Por você, eu não me incomodaria em ficar sempre por perto, de bico fechado, me oferecendo para ventilar, vai mais um cafezinho, se for preciso limpo o chão. Não. Amélia demais. Por você eu viro só riso, visto as roupas mais lindas pra impressionar, ajeito o penteado em movimentos estudados, elegante assim. Não. Por você sou desgrenhada, caninos à mostra, vestido de fendas, risada rouca, um pouco amarga. Já sei: por você eu sou carnaval o ano inteiro, fadinha muito mansa ou foliã enlouquecida, mímico ou palhaço de nariz vermelho. Confetes nos cabelos.
Ele segura minhas clavículas e puxa com muita força, como se fosse me arrancar pelos ganchos, como se os meus ossos fossem uma arquitetura que ele precisa dominar por completo. A mão dele aperta a minha pele, ele reclama desse tecido que sobra, ele me quer sempre magra, ele gosta de mim com pontas.
Depois parte sem dizer uma palavra. Assim como é violento e não gosta de conversa, ele também é frágil. Escapa sem que eu perceba, fecha a porta em movimentos inaudíveis, e nunca mais aparece. Não sei seu telefone, onde mora, se tem amigos. Quando nos encontramos, não registro nenhuma ordem coerente para depois seguir os passos, como uma beata, voltando para o mesmo lugar, na mesma hora, com a mesma roupa.
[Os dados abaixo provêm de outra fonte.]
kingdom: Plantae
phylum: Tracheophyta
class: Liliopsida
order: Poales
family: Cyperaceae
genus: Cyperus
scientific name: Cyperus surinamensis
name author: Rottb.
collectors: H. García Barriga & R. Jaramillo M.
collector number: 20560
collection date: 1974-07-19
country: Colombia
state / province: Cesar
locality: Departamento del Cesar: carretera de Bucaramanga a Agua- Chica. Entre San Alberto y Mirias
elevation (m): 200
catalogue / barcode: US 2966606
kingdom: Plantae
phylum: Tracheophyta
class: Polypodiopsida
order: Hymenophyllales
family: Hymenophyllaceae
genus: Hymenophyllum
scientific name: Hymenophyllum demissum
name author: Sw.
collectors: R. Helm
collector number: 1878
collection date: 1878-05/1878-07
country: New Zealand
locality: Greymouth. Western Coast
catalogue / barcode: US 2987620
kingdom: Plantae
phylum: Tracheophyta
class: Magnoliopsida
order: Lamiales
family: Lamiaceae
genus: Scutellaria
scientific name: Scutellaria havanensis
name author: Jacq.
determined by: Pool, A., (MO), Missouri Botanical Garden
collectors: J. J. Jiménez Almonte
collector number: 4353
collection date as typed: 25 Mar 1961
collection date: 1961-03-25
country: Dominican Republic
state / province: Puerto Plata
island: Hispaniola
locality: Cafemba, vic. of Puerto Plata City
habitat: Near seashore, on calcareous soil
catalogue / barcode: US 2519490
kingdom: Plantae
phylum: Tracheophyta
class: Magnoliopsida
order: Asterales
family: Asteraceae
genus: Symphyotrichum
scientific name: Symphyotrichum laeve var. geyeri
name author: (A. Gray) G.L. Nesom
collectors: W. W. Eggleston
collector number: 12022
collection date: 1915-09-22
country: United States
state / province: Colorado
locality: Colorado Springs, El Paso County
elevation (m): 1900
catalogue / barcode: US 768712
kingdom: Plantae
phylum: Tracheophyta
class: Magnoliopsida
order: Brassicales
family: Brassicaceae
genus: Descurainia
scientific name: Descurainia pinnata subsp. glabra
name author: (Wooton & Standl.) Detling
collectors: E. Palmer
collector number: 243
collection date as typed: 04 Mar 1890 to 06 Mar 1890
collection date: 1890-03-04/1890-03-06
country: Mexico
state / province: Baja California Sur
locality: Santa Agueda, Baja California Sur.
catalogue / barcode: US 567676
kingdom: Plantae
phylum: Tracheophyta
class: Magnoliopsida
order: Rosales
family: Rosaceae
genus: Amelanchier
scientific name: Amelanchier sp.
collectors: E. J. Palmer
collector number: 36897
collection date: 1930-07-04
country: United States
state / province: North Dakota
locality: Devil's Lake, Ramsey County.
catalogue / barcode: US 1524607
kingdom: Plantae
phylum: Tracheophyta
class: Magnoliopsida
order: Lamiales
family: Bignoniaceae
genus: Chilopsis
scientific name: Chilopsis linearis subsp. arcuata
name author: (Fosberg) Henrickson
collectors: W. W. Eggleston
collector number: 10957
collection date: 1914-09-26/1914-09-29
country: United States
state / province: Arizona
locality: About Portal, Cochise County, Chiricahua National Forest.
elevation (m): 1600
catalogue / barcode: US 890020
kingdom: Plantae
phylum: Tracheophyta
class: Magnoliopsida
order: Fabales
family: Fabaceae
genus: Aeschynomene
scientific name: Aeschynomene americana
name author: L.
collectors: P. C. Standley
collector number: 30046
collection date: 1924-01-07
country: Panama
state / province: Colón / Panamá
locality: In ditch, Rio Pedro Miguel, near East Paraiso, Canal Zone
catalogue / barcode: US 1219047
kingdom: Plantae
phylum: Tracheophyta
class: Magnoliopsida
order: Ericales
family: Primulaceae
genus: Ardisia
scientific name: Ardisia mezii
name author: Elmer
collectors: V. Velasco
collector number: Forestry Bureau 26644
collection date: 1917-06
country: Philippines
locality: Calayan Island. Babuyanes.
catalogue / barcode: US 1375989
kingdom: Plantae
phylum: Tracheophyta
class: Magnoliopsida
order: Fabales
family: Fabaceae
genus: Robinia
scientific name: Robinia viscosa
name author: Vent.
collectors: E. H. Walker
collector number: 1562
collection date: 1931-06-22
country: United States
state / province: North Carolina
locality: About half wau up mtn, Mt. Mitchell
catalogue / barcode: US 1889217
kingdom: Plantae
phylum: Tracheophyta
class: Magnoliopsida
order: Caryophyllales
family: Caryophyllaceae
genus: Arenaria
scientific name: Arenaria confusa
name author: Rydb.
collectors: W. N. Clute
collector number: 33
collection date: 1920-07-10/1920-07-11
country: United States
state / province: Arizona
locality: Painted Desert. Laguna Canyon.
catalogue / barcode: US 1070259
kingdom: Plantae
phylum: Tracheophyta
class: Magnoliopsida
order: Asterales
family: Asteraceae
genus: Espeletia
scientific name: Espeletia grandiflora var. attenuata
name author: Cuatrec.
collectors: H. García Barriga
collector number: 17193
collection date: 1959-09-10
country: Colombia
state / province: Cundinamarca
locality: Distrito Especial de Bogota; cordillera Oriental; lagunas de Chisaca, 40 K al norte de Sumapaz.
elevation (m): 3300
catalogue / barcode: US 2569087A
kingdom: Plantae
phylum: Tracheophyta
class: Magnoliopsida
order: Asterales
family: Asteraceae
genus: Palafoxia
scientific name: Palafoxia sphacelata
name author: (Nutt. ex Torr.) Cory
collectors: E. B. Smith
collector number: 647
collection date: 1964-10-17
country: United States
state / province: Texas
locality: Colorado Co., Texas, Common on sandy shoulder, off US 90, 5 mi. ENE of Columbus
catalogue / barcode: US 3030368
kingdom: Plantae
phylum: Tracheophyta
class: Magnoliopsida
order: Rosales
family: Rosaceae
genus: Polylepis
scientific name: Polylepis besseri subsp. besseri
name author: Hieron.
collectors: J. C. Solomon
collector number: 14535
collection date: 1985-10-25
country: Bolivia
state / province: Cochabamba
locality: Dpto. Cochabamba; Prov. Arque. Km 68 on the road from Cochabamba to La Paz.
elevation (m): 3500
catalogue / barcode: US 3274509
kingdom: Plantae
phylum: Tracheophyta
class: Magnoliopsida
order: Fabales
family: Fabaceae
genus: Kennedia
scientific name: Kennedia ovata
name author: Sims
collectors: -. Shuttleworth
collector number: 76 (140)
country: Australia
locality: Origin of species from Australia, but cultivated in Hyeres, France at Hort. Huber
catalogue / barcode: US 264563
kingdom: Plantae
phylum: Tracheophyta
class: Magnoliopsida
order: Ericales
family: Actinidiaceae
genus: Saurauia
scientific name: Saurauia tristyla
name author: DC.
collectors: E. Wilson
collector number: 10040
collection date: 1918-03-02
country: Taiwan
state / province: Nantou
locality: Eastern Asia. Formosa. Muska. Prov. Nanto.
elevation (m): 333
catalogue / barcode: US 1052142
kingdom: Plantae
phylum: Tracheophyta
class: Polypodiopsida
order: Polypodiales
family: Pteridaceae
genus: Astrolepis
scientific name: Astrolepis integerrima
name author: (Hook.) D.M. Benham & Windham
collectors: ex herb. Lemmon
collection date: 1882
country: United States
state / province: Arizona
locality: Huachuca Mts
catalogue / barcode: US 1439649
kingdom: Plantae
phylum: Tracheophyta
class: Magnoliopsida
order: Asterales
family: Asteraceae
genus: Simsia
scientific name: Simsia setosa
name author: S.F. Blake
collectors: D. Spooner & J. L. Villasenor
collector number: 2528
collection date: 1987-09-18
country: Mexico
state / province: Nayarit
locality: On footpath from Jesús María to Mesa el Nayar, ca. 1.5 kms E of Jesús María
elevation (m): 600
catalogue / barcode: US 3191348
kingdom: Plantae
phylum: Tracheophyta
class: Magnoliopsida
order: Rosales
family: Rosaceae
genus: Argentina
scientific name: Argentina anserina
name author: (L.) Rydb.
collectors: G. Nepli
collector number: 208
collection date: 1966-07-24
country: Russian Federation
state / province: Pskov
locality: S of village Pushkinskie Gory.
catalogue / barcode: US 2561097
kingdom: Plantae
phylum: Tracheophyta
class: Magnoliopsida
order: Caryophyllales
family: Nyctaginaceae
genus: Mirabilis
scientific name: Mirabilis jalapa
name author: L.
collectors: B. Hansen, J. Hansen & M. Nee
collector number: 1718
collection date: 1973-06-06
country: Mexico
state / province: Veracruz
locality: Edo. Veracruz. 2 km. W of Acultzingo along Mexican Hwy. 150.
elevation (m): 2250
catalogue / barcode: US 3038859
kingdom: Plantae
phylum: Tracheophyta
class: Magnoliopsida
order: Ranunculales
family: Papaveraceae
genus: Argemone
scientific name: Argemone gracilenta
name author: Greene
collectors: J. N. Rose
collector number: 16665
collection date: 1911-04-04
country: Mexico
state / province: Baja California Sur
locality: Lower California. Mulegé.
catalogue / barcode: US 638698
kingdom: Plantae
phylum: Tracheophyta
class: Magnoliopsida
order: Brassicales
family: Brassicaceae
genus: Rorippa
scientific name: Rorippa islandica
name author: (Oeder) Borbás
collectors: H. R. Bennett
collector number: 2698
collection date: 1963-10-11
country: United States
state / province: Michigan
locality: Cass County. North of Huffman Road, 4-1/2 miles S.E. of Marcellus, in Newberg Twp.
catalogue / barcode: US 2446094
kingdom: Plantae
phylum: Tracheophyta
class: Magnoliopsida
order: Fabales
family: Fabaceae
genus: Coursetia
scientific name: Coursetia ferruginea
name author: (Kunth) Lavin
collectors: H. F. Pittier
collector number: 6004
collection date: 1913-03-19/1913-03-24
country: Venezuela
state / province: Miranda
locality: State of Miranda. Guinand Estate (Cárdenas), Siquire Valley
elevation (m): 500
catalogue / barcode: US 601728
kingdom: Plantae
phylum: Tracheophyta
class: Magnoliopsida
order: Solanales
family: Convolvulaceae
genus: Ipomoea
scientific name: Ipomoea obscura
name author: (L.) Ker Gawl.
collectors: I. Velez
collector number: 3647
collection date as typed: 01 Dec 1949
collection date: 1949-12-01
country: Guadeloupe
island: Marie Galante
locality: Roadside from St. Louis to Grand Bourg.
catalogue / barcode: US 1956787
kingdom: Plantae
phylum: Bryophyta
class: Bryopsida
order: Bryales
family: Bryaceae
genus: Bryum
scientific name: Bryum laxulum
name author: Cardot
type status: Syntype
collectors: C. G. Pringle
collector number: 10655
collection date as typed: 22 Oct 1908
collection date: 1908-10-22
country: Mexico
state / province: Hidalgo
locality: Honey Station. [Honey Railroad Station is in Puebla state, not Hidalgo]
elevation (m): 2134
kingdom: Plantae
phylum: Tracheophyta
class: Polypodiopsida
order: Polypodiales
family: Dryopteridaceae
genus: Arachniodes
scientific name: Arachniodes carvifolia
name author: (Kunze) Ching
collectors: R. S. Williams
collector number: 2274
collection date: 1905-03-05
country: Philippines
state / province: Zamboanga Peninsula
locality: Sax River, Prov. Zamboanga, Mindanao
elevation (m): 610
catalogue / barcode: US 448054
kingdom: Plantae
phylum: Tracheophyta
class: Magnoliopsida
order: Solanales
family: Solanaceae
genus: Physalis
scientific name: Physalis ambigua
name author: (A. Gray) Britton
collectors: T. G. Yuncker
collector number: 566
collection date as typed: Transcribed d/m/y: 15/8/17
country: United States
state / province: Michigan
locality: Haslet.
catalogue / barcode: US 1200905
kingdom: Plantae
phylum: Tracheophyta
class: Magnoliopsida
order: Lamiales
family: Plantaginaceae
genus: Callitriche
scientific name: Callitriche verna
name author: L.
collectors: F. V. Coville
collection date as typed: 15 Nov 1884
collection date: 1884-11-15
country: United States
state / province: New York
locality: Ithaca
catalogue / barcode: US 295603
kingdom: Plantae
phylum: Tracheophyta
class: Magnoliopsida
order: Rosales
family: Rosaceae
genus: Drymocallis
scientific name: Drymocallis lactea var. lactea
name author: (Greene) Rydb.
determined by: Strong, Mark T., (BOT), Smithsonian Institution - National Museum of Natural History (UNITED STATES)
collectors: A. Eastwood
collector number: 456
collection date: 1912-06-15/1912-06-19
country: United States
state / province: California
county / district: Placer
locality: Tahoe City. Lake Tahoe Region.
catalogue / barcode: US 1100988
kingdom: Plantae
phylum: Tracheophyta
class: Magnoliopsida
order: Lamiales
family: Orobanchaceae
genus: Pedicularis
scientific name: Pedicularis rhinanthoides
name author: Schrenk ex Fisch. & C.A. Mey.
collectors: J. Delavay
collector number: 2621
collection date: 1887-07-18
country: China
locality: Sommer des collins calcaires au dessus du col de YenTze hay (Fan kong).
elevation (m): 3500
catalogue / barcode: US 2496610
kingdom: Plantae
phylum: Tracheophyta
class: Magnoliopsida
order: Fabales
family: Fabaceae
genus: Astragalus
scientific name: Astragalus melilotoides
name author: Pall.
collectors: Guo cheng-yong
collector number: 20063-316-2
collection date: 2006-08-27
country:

Assim que ele se vai, sinto que estou acordando de um sono estranho. Acendo todas as luzes do apartamento, com medo de escuro, e visto casacos. A boca roxa de frio. Começa uma tremedeira, perco o apetite, tenho vontade de passar a semana inteira espalhada pelo carpete sem falar com mais ninguém.
Assim que ele se vai, inicio uma busca apurada. Procuro atrás das estantes, na cômoda, atrás do papel de parede, embaixo do piso, entre os móveis, no cheiro das roupas, debaixo das unhas. Qualquer indício de que aquilo foi real me serve, qualquer marca no corpo é motivo para exibir pelas ruas como troféu, como jóia preciosa.
E andar por aí de short, camisas sem manga e cabelos presos, mostrando para todos os olhos. Adoro quando me perguntam sobre as manchas na pele, apontando o indicador cheio de sobrancelhas e cenhos, e respondo com um sorriso. Sabe o que é, devo ter batido em algum lugar e esquecido, entende. É que sou muito distraída.
As pessoas só querem uma história pra contar. Voltando para casa, no ônibus amarelo, vejo o dia ameaçando seus primeiros movimentos. É sábado. São sete da manhã, e pela janela o Aterro do Flamengo corre em qualquer direção -- estou tão cansada. Vinda da noite, a cabeça pulsa quando a roda embica num buraco. Os olhinhos são como pequenos filhotes, desprotegidos, abrem dolorosos mas logo piscam, num alívio de pálpebras fechadas. É que não suporto essa falta de assunto, e aqui penso que você talvez me entenda, não suporto essa cumplicidade, tanto silêncio, umas vontades. Ponho o rosto para fora do vidro e acho muita graça quando o vento escorre nas bochechas e nos cabelos, num vôo desengonçado de pássaro. Penso numa porção de coisas, em andorinhas sobre pontes, em meu medo secreto de pombos, em pernas dispersas pela cidade, só que isso eu não te conto, não. Invento brincadeiras com os dedos caminhando e circundando a estampa do vestido, acompanhando um estranho raciocínio, mas me censuro outra vez: isso não faz sentido, e você vai me achar louca. Vida pacata. E se eu pelo menos tivesse uma grande novela pra contar, mocinhas e bandidos, trama cheia de detalhes amarradinhos, para que quando eu entrasse no prédio o porteiro não me olhasse assim, torto. Uma cara de que eu sou tão nova e volto pra casa numa hora dessas, imagine, onde já se viu, já é de manhã, minha cara. Sorrio, insegura, oi. Mas se existisse história pra narrar, aí seria diferente. Voltaria muito prosa, a respiração compassada, os ombros naturais, bom dia Seu Valfredo, e não olharia para trás quando o portão batesse. Não haveria essa quietude, esse medo de pombos, esse enorme apartamento sem móveis.